The problem → All lines that hold the string "down" should be copied. Find them in the listing below.

Data for the task →
● ● ●
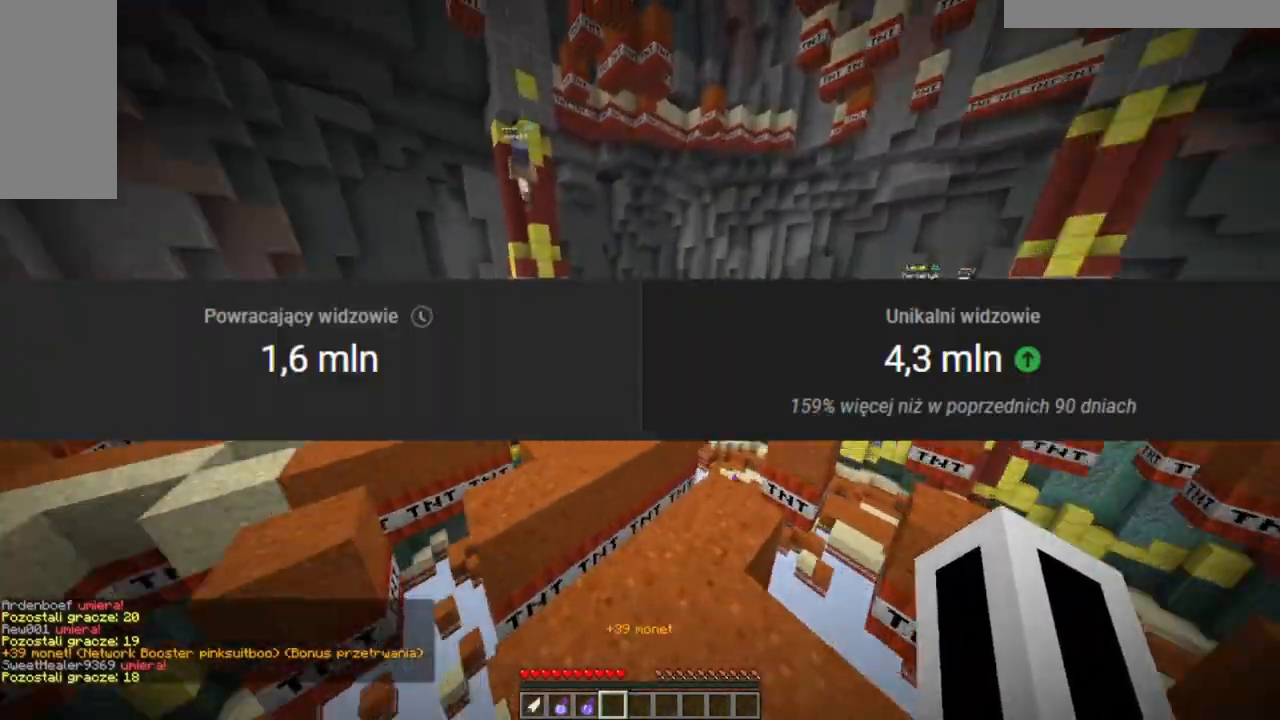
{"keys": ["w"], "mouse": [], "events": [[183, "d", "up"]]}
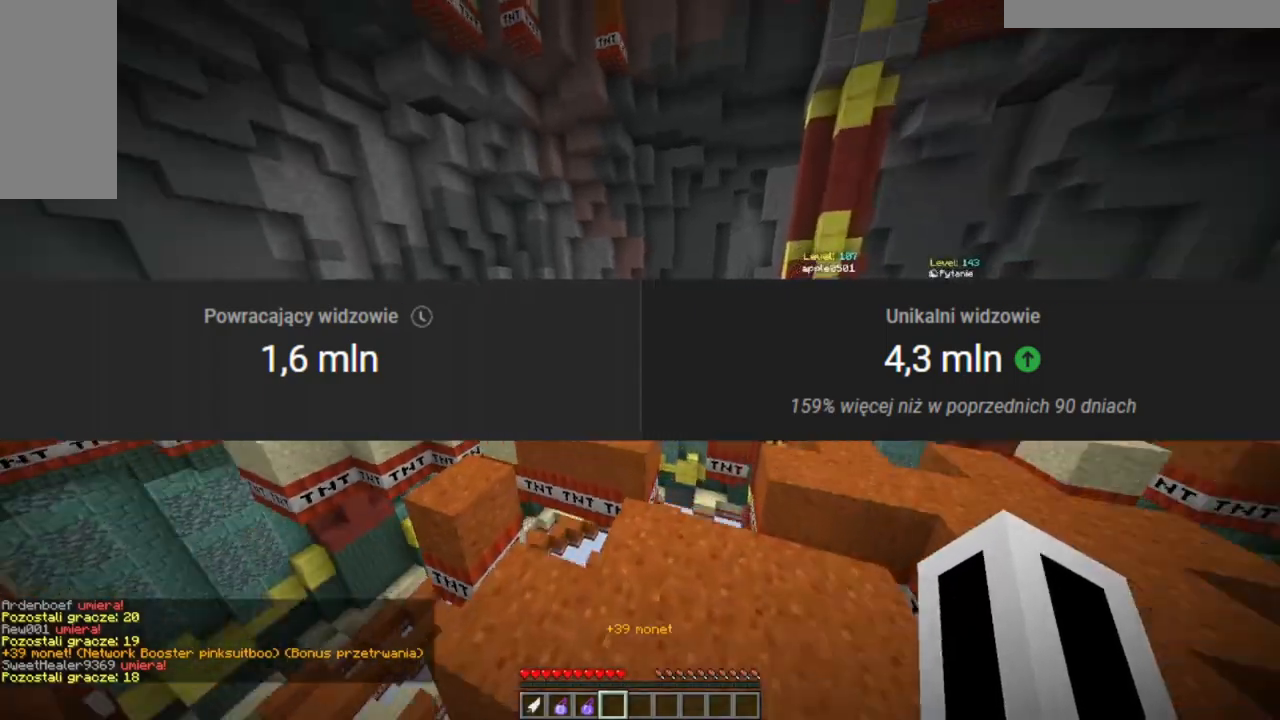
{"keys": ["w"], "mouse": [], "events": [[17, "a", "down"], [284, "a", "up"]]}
● ● ●
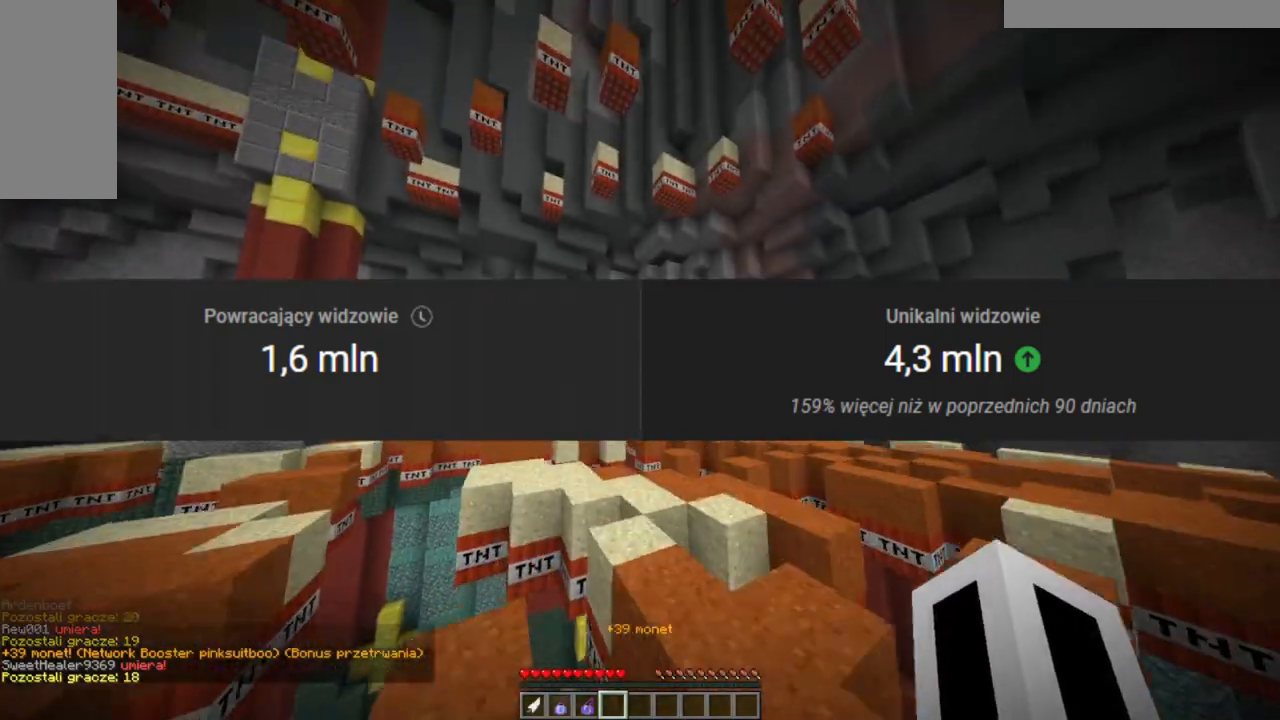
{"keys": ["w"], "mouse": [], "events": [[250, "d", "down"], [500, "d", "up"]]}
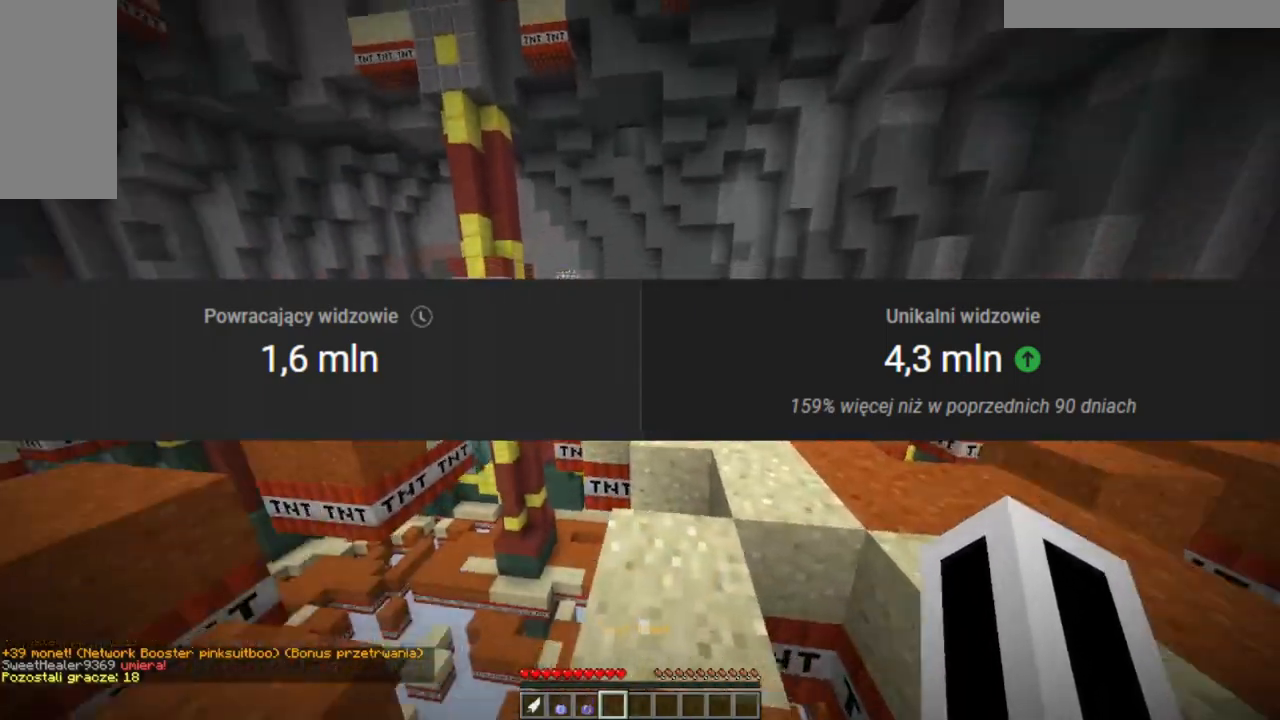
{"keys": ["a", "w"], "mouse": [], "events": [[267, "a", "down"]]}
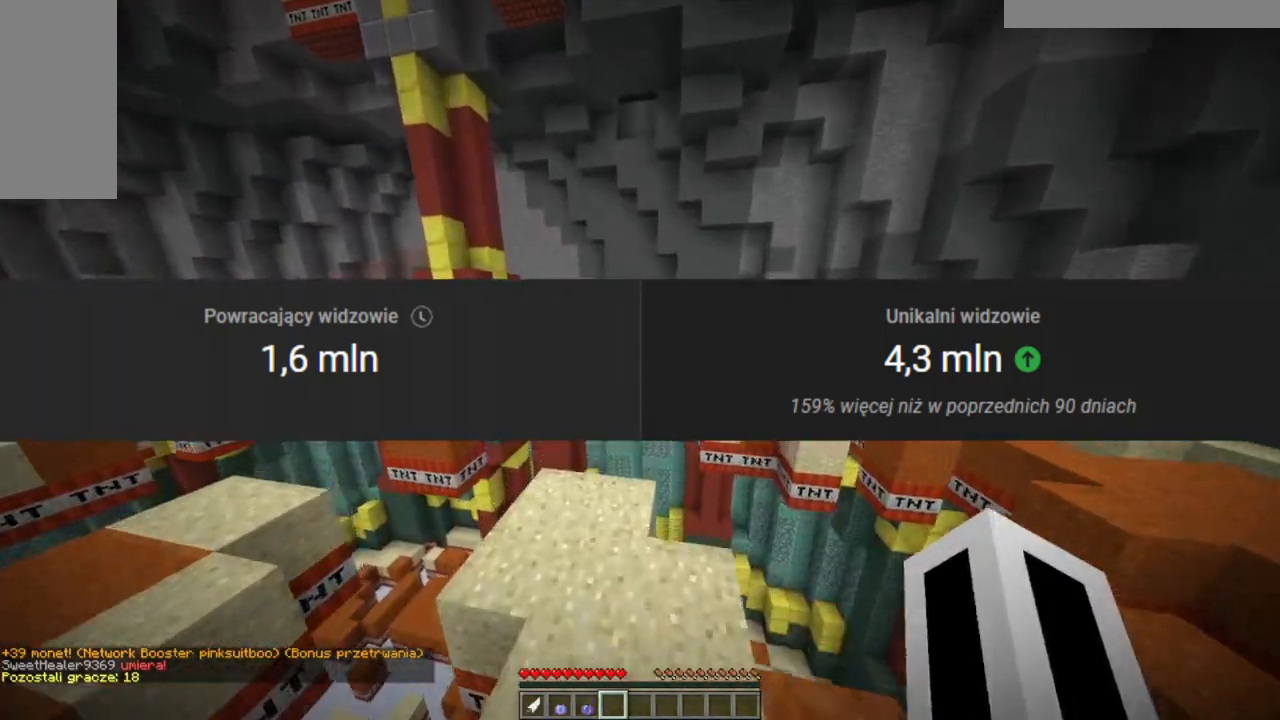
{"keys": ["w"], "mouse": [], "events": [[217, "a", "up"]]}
● ● ●
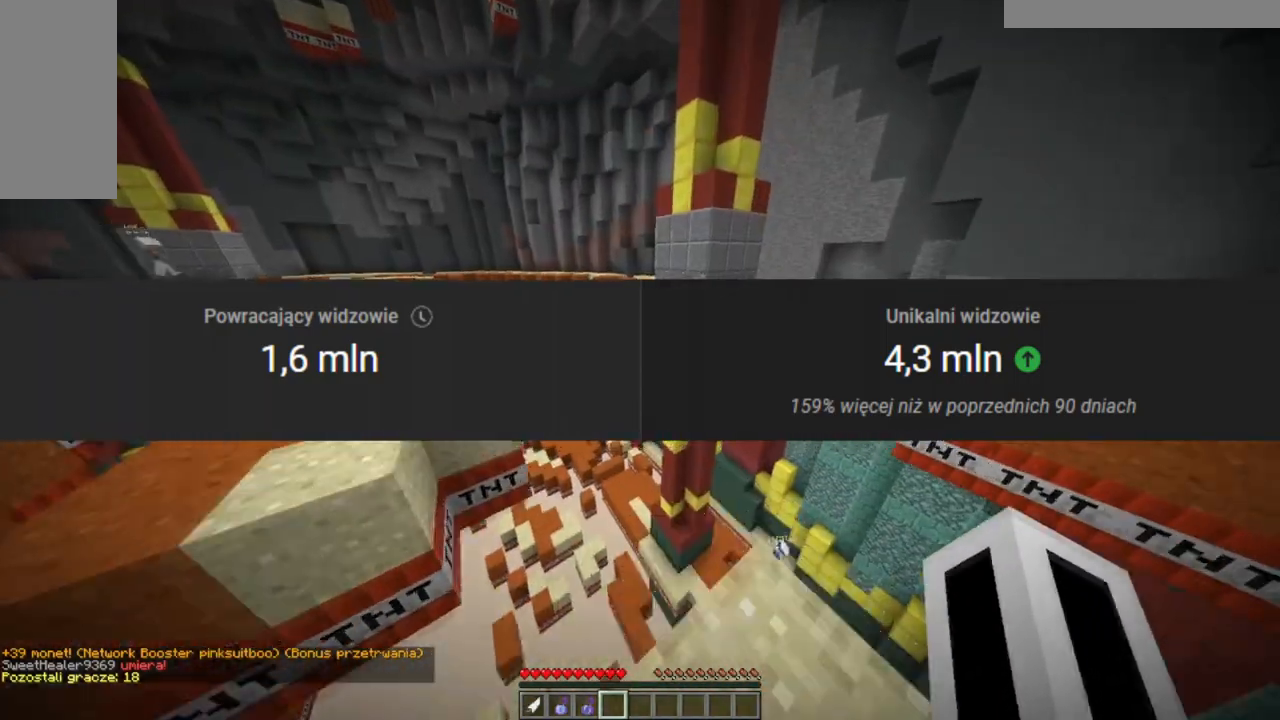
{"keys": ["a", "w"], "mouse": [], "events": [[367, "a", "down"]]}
● ● ●
Answer section →
{"keys": ["w"], "mouse": [], "events": [[17, "a", "down"], [284, "a", "up"]]}
{"keys": ["w"], "mouse": [], "events": [[250, "d", "down"], [500, "d", "up"]]}
{"keys": ["a", "w"], "mouse": [], "events": [[267, "a", "down"]]}
{"keys": ["a", "w"], "mouse": [], "events": [[367, "a", "down"]]}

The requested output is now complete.